YAZARLAR

‘Ahlak' nereye kadar uzanır?

'Holy Spider’ başarılı oyuncular, işleyen bir senaryo ve parlak sayılabilecek yönetmenliğe sahip olmasına rağmen Abbasi’nin hikayeye fazladan karamsarlık katması filmi biraz fazla yargılayan hatta toptan damgalayan bir tarafa itmiş.

İran sineması uzunca bir süredir dünya sinemasında önemli bir yer tutmakta. Bu ülkeden çıkan filmler en azından Türkiye’de muazzam gişe başarıları kazanmıyor ama yine de belli bir seyirci kitlesi çekiyor, dünya çapında önemli film festivallerinden -çoğu kez- hak ettikleri başarılarla dönüyor ve bu çevrelerde oldukça ses getiriyorlar. Bu atılımda kuşkusuz Abbas Kiyarüstemi’den başlayıp Asghar Farhadi’ye kadar yönetmenlerin de payı büyük ama bunu sadece sinemacıların yeteneğine bağlamak biraz eksik bir değerlendirme olur. Çünkü bu isimler her ne kadar sinematografik açıdan güçlü hatta bazen kusursuza yakın yapımlar çıkarsalar da ait oldukları ülkenin sosyolojisinin ve barındırdığı çelişkilerin de derinlikli bir mesaj vermeye olanak sağladığı söylenebilir. Filmlerinde ülkelerine dair tabii ki bir eleştiri boyutu var ancak genelde bunu İran’a üstten ve dışarıdan bir bakış atmak veya durumları olduğundan daha da kötü göstermek için kullanmamaya dikkat ediyorlar.

Bu hafta sinema salonlarımıza uğrayan Tahran asıllı Danimarkalı yönetmen Ali Abbasi’nin son filmi ‘Holy Spider’da durum biraz farklı zira yönetmen senaryosunu 2001 yılında İran’da gerçekten yaşanan seri cinayetler üzerine kuruyor ve son kertede bir tür ‘thriller’ yaratıyor. Filmde heyecanlı bir tempo, sağlam bir olay örgüsü, iyi oyunculuklar ve belki de en önemlisi kişisel ahlak değerleri üzerine bir sorgulama mevcut ama hikaye örneğin Farhadi’nin yaptığı gibi ahlakın yanına vicdan, bağışlama, suçluluk gibi temaları da katarak daha derin bir analize ulaşamıyor. Hem senaryosunun yapısı hem de yönetmenin belki girmekten imtina ettiği bazı konular yüzünden filminde biraz şematik bir anlatım göze çarpıyor.
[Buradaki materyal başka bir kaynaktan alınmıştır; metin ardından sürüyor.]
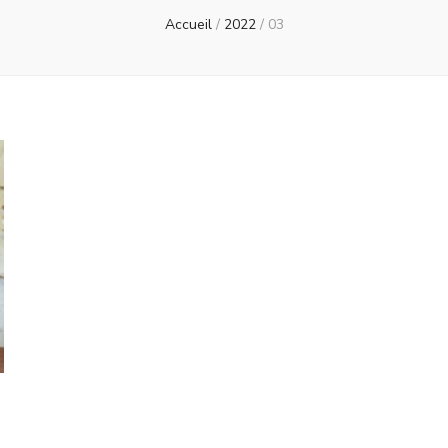
Accueil
/
2022
/
03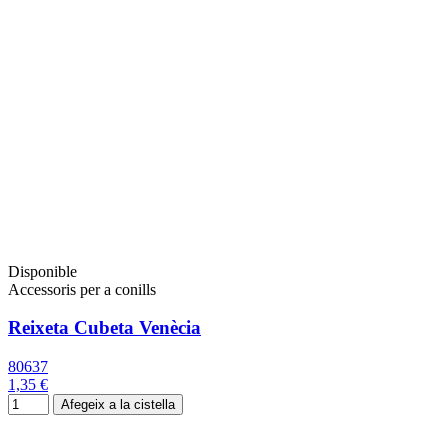
Disponible
Accessoris per a conills
Reixeta Cubeta Venècia
80637
1,35 €
Afegeix a la cistella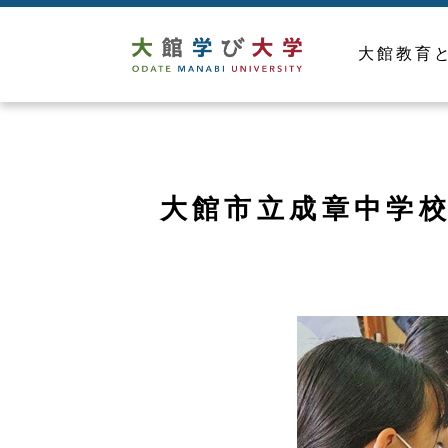
大館教育
大館市立成章中学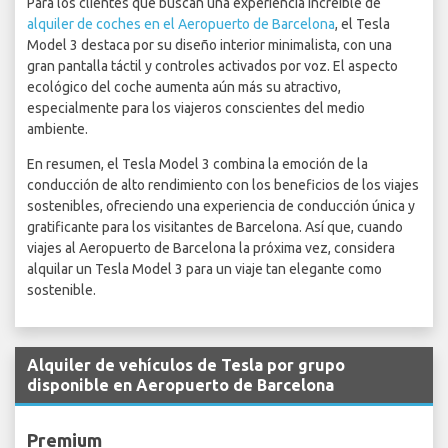
Para los clientes que buscan una experiencia increíble de
alquiler de coches en el Aeropuerto de Barcelona
, el Tesla
Model 3 destaca por su diseño interior minimalista, con una
gran pantalla táctil y controles activados por voz. El aspecto
ecológico del coche aumenta aún más su atractivo,
especialmente para los viajeros conscientes del medio
ambiente.
En resumen, el Tesla Model 3 combina la emoción de la
conducción de alto rendimiento con los beneficios de los viajes
sostenibles, ofreciendo una experiencia de conducción única y
gratificante para los visitantes de Barcelona. Así que, cuando
viajes al Aeropuerto de Barcelona la próxima vez, considera
alquilar un Tesla Model 3 para un viaje tan elegante como
sostenible.
Alquiler de vehículos de Tesla por grupo
disponible en Aeropuerto de Barcelona
Premium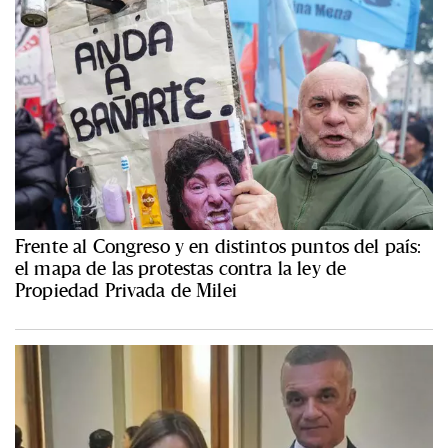
Frente al Congreso y en distintos puntos del país:
el mapa de las protestas contra la ley de
Propiedad Privada de Milei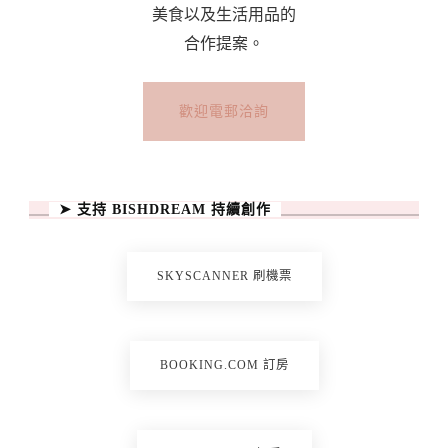
美食以及生活用品的
合作提案。
歡迎電郵洽詢
➤ 支持 BISHDREAM 持續創作
SKYSCANNER 刷機票
BOOKING.COM 訂房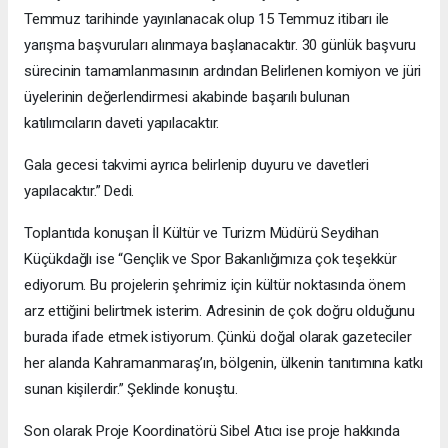
Temmuz tarihinde yayınlanacak olup 15 Temmuz itibarı ile
yarışma başvuruları alınmaya başlanacaktır. 30 günlük başvuru
sürecinin tamamlanmasının ardından Belirlenen komiyon ve jüri
üyelerinin değerlendirmesi akabinde başarılı bulunan
katılımcıların daveti yapılacaktır.
Gala gecesi takvimi ayrıca belirlenip duyuru ve davetleri
yapılacaktır.” Dedi.
Toplantıda konuşan İl Kültür ve Turizm Müdürü Seydihan
Küçükdağlı ise “Gençlik ve Spor Bakanlığımıza çok teşekkür
ediyorum. Bu projelerin şehrimiz için kültür noktasında önem
arz ettiğini belirtmek isterim. Adresinin de çok doğru olduğunu
burada ifade etmek istiyorum. Çünkü doğal olarak gazeteciler
her alanda Kahramanmaraş’ın, bölgenin, ülkenin tanıtımına katkı
sunan kişilerdir.” Şeklinde konuştu.
Son olarak Proje Koordinatörü Sibel Atıcı ise proje hakkında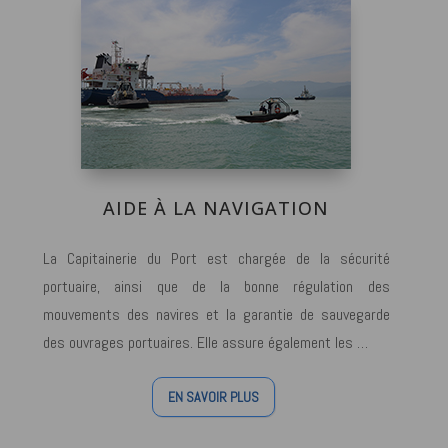
AIDE À LA NAVIGATION
La Capitainerie du Port est chargée de la sécurité
portuaire, ainsi que de la bonne régulation des
mouvements des navires et la garantie de sauvegarde
des ouvrages portuaires. Elle assure également les …
EN SAVOIR PLUS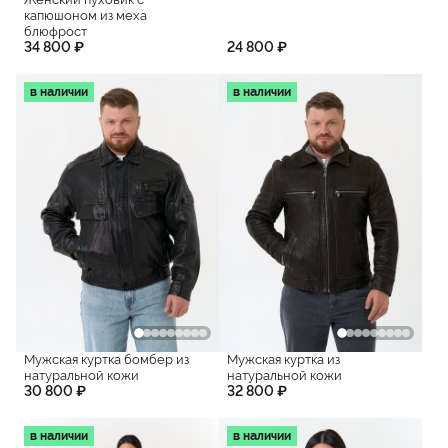
капюшоном из меха
блюфрост
34 800 ₽
24 800 ₽
в наличии
в наличии
Мужская куртка бомбер из
Мужская куртка из
натуральной кожи
натуральной кожи
30 800 ₽
32 800 ₽
в наличии
в наличии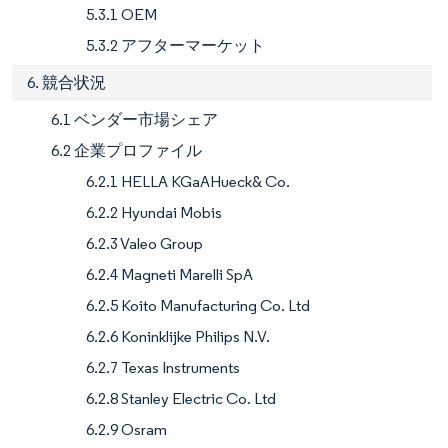
5.3.1 OEM
5.3.2 アフターマーケット
6. 競合状況
6.1 ベンダー市場シェア
6.2 企業プロファイル
6.2.1 HELLA KGaAHueck& Co.
6.2.2 Hyundai Mobis
6.2.3 Valeo Group
6.2.4 Magneti Marelli SpA
6.2.5 Koito Manufacturing Co. Ltd
6.2.6 Koninklijke Philips N.V.
6.2.7 Texas Instruments
6.2.8 Stanley Electric Co. Ltd
6.2.9 Osram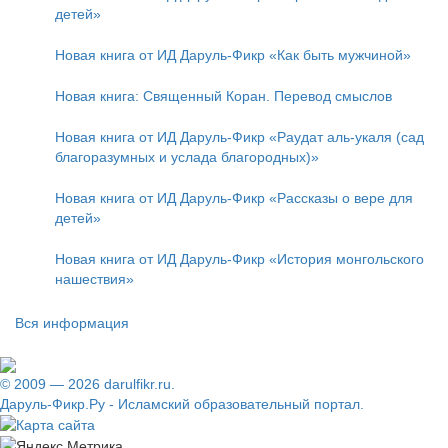
детей»
Новая книга от ИД Даруль-Фикр «Как быть мужчиной»
Новая книга: Священный Коран. Перевод смыслов
Новая книга от ИД Даруль-Фикр «Раудат аль-укаля (cад
благоразумных и услада благородных)»
Новая книга от ИД Даруль-Фикр «Рассказы о вере для
детей»
Новая книга от ИД Даруль-Фикр «История монгольского
нашествия»
Вся информация
© 2009 — 2026 darulfikr.ru.
Даруль-Фикр.Ру - Исламский образовательный портал.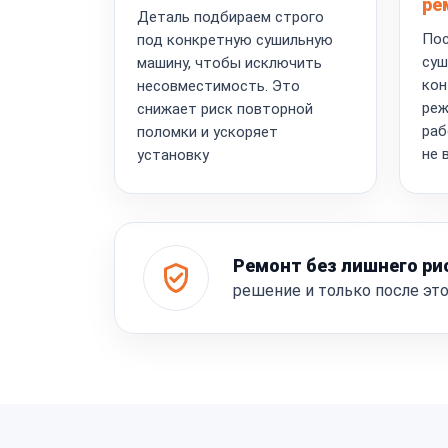
ре
Деталь подбираем строго
Пос
под конкретную сушильную
суш
машину, чтобы исключить
кон
несовместимость. Это
реж
снижает риск повторной
раб
поломки и ускоряет
не 
установку
Ремонт без лишнего ри
решение и только после эт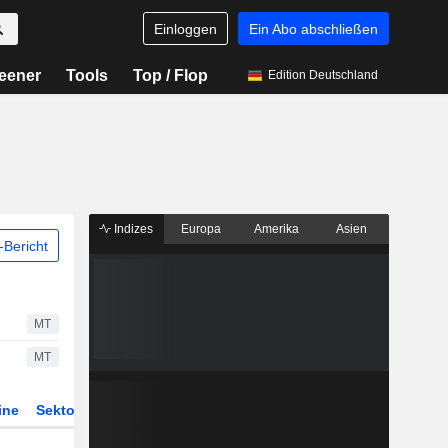
Einloggen
Ein Abo abschließen
eener
Tools
Top / Flop
Edition Deutschland
Indizes
Europa
Amerika
Asien
Bericht
MT
MT
ine
Sektor
Derivate
ETFs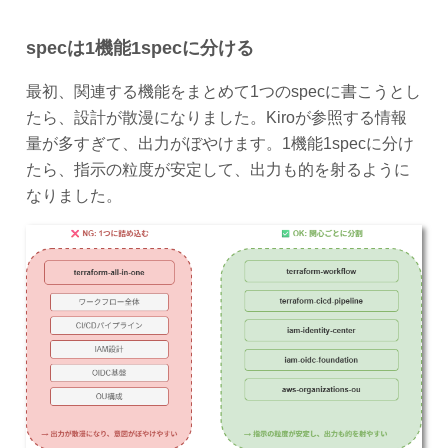
specは1機能1specに分ける
最初、関連する機能をまとめて1つのspecに書こうとし
たら、設計が散漫になりました。Kiroが参照する情報
量が多すぎて、出力がぼやけます。1機能1specに分け
たら、指示の粒度が安定して、出力も的を射るように
なりました。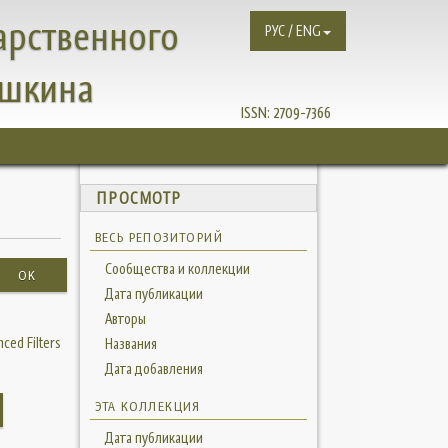
арственного
РУС / ENG
ушкина
ISSN:
2709-7366
ПРОСМОТР
ВЕСЬ РЕПОЗИТОРИЙ
Сообщества и коллекции
OK
Дата публикации
Авторы
ced Filters
Названия
Дата добавления
ЭТА КОЛЛЕКЦИЯ
Дата публикации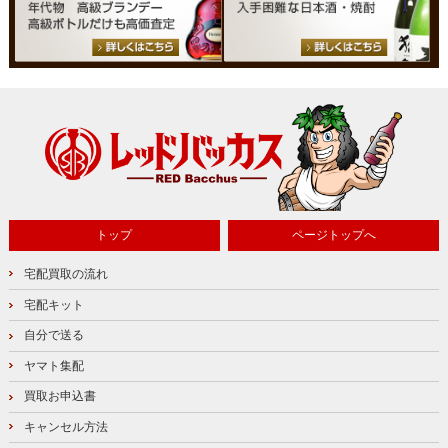
トップ
ページトップへ
宅配買取の流れ
宅配キット
自分で送る
ヤマト集配
買取お申込書
キャンセル方法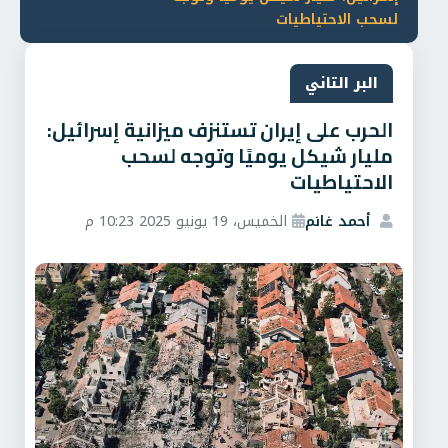
لسحب الاحتياطيات
البر التاني
الحرب على إيران تستنزف ميزانية إسرائيل:
مليار شيكل يوميًا وتوجه لسحب
الاحتياطيات
أحمد غانم
الخميس، 19 يونيو 2025 10:23 م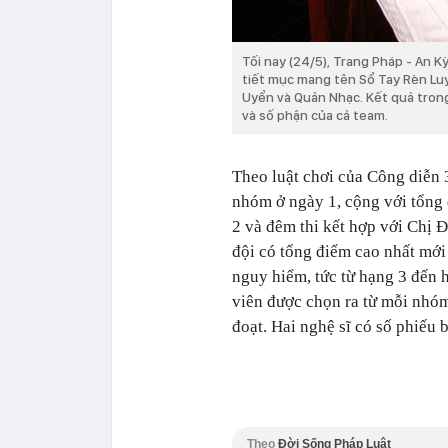
Tối nay (24/5), Trang Pháp - An K
tiết mục mang tên Sổ Tay Rèn Luy
Uyển và Quản Nhạc. Kết quả trong
và số phận của cả team.
Theo luật chơi của Công diễn 
nhóm ở ngày 1, cộng với tổng 
2 và đêm thi kết hợp với Chị Đ
đội có tổng điểm cao nhất mới
nguy hiểm, tức từ hạng 3 đến h
viên được chọn ra từ mỗi nhóm
đoạt. Hai nghệ sĩ có số phiếu 
Theo
Đời Sống Pháp Luật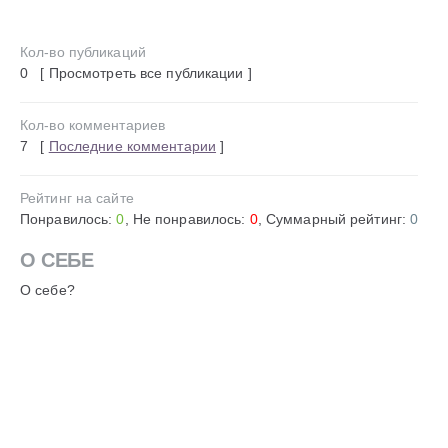
Кол-во публикаций
0 [ Просмотреть все публикации ]
Кол-во комментариев
7 [
Последние комментарии
]
Рейтинг на сайте
Понравилось:
0
, Не понравилось:
0
, Суммарный рейтинг:
0
О СЕБЕ
О себе?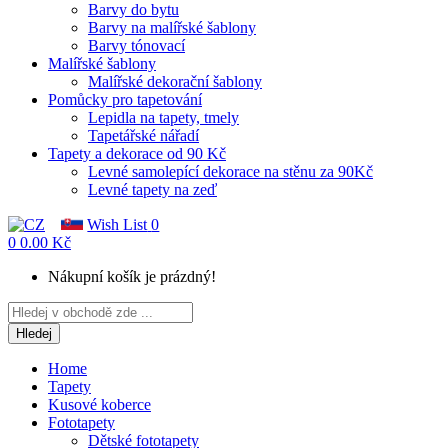
Barvy do bytu
Barvy na malířské šablony
Barvy tónovací
Malířské šablony
Malířské dekorační šablony
Pomůcky pro tapetování
Lepidla na tapety, tmely
Tapetářské nářadí
Tapety a dekorace od 90 Kč
Levné samolepící dekorace na stěnu za 90Kč
Levné tapety na zeď
Wish List
0
0
0.00 Kč
Nákupní košík je prázdný!
Hledej
Home
Tapety
Kusové koberce
Fototapety
Dětské fototapety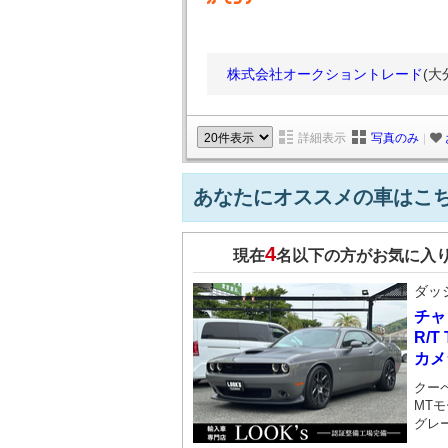
株式会社オークショントレード
(大
詳細表示
写真のみ
｜
あなたにオススメの車はこ
4
現在
名以下の方がお気に入
ダッ
チャ
R/
カメラ
クー
MTモ
グレ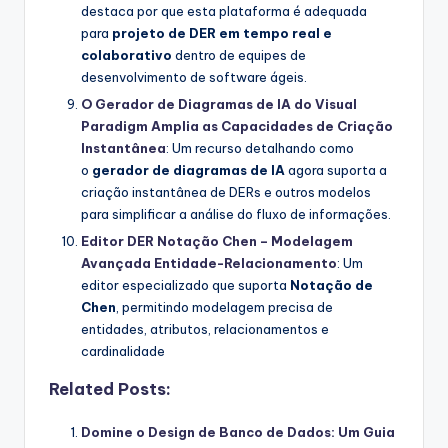
destaca por que esta plataforma é adequada
para
projeto de DER em tempo real e
colaborativo
dentro de equipes de
desenvolvimento de software ágeis.
O Gerador de Diagramas de IA do Visual
Paradigm Amplia as Capacidades de Criação
Instantânea
: Um recurso detalhando como
o
gerador de diagramas de IA
agora suporta a
criação instantânea de DERs e outros modelos
para simplificar a análise do fluxo de informações.
Editor DER Notação Chen – Modelagem
Avançada Entidade-Relacionamento
: Um
editor especializado que suporta
Notação de
Chen
, permitindo modelagem precisa de
entidades, atributos, relacionamentos e
cardinalidade
Related Posts:
Domine o Design de Banco de Dados: Um Guia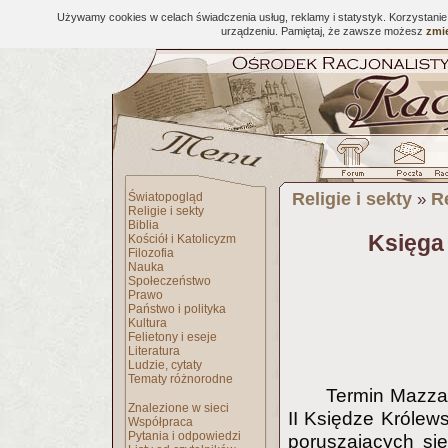
Używamy cookies w celach świadczenia usług, reklamy i statystyk. Korzystani
urządzeniu. Pamiętaj, że zawsze możesz
zmie
Religie i sekty
R
Światopogląd
»
Religie i sekty
Biblia
Księga 
Kościół i Katolicyzm
Filozofia
Nauka
Społeczeństwo
Prawo
Państwo i polityka
Kultura
Felietony i eseje
Literatura
Ludzie, cytaty
Tematy różnorodne
Termin Mazzal
Znalezione w sieci
II Księdze Królews
Współpraca
Pytania i odpowiedzi
poruszających si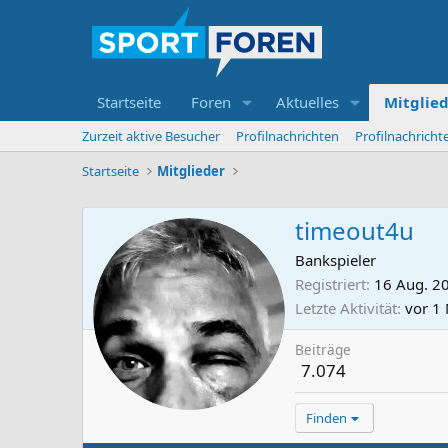
Startseite
Foren
Aktuelles
Mitglie
Zurzeit aktive Besucher
Profilnachrichten
Profilnachrich
Startseite
Mitglieder
timeout4u
Bankspieler
Registriert
16 Aug. 2
Letzte Aktivität
vor 1
Beiträge
7.074
Finden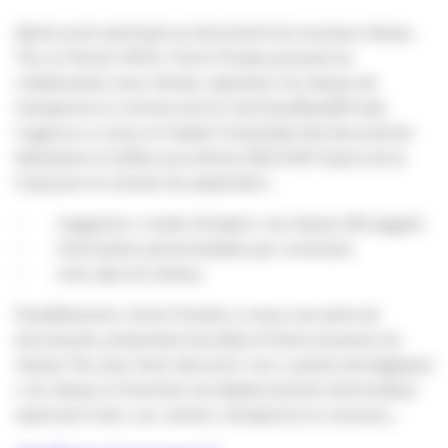
Après avoir participé au lancement du nouveau réseau
Tbc en février 2010, Citron Pressé poursuit sa
collaboration avec Keolis, opérateur du réseau de
transports en commun de la Cub (tram/bus/VCub).
L’agence a conçu et réalisé l’ensemble des documents
distribués en boîtes aux lettres (350.000 foyers de la
Cub) pour la rentrée de septembre :
– magazine « mode d’emploi » du réseau (20 pages)
– information personnalisée par commune
– mini-plan du réseau
Parallèlement, Citron Pressé a conçu une série de
documents, présentant les pôles d’interconnexion du
réseau Tbc pour faire découvrir ces « points névralgiques
» du réseau et favoriser les déplacements intermodaux
associant train, car, voiture, transports en commun…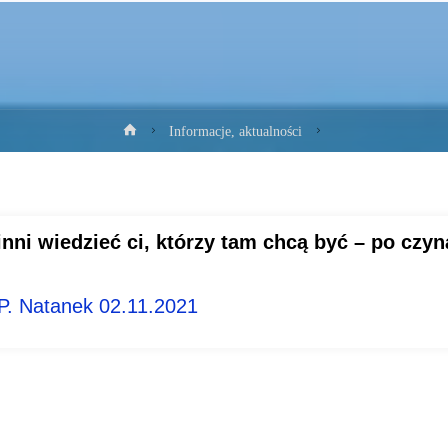
Strona
Informacje, aktualności
główna
inni wiedzieć ci, którzy tam chcą być – po c
 P. Natanek 02.11.2021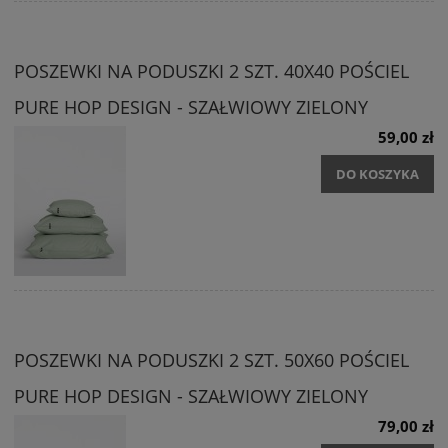
POSZEWKI NA PODUSZKI 2 SZT. 40X40 POŚCIEL
PURE HOP DESIGN - SZAŁWIOWY ZIELONY
59,00 zł
DO KOSZYKA
POSZEWKI NA PODUSZKI 2 SZT. 50X60 POŚCIEL
PURE HOP DESIGN - SZAŁWIOWY ZIELONY
79,00 zł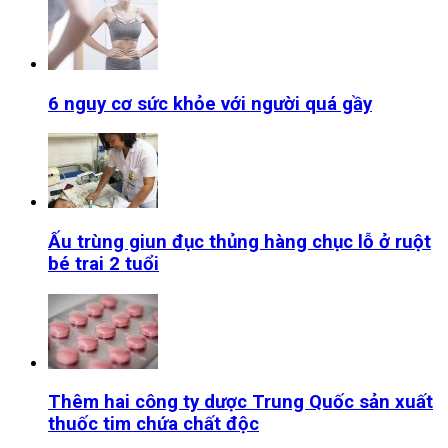
6 nguy cơ sức khỏe với người quá gầy
Ấu trùng giun đục thủng hàng chục lỗ ở ruột
bé trai 2 tuổi
Thêm hai công ty dược Trung Quốc sản xuất
thuốc tim chứa chất độc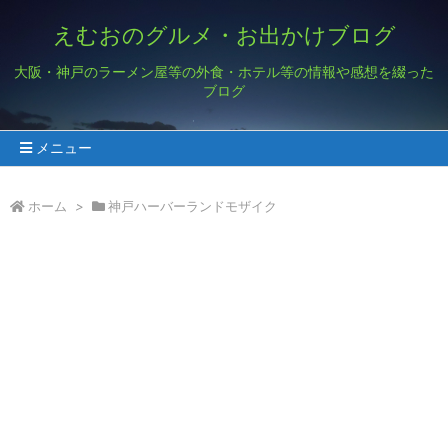
えむおのグルメ・お出かけブログ
大阪・神戸のラーメン屋等の外食・ホテル等の情報や感想を綴った
ブログ
メニュー
ホーム
>
神戸ハーバーランドモザイク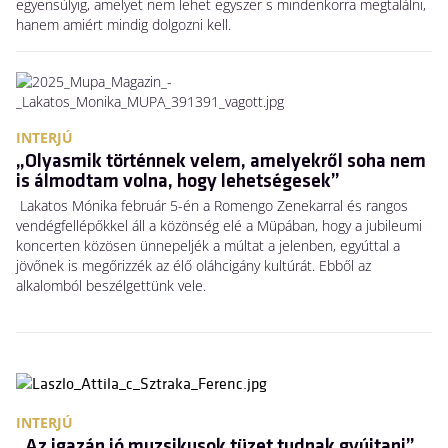
egyensúlyig, amelyet nem lehet egyszer s mindenkorra megtalálni,
hanem amiért mindig dolgozni kell.
INTERJÚ
„Olyasmik történnek velem, amelyekről soha nem
is álmodtam volna, hogy lehetségesek”
Lakatos Mónika február 5-én a Romengo Zenekarral és rangos
vendégfellépőkkel áll a közönség elé a Müpában, hogy a jubileumi
koncerten közösen ünnepeljék a múltat a jelenben, egyúttal a
jövőnek is megőrizzék az élő oláhcigány kultúrát. Ebből az
alkalomból beszélgettünk vele.
INTERJÚ
„Az igazán jó muzsikusok tüzet tudnak gyújtani”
Konuya bakacak olursak, 2001 yılında İran’ın Meşed kentinde ‘hayat kadınları’ vahşice öldürülüp bedenleri boş arazilere bırakılmaktadır. Yerel polis bu cinayetleri önlemekte yetersiz kalmaktadır. Rahil adında bir kadın gazeteci hem bu olay hakkında haber yazmak hem de elinden geldiğince polislere yardım etmek için şehre gelir. Ancak önüne çıkan bürokratik engeller ve şehirdeki ‘namussuzluğu temizleme’ iddiasında olan bu seri katile karşı oluşan genel sempati onun yolunu tıkayacaktır.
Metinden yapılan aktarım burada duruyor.